PROBLEM TO SOLVE: Write out each of the following lines exactly, character for character, in the same order.

-- SOURCE DATA follows --

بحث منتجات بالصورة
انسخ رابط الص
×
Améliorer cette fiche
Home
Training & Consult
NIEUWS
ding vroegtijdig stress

-- SOURCE DATA concluded --

RESULT:
بحث منتجات بالصورة
انسخ رابط الص
×
Améliorer cette fiche
Home
Training & Consult
NIEUWS
ding vroegtijdig stress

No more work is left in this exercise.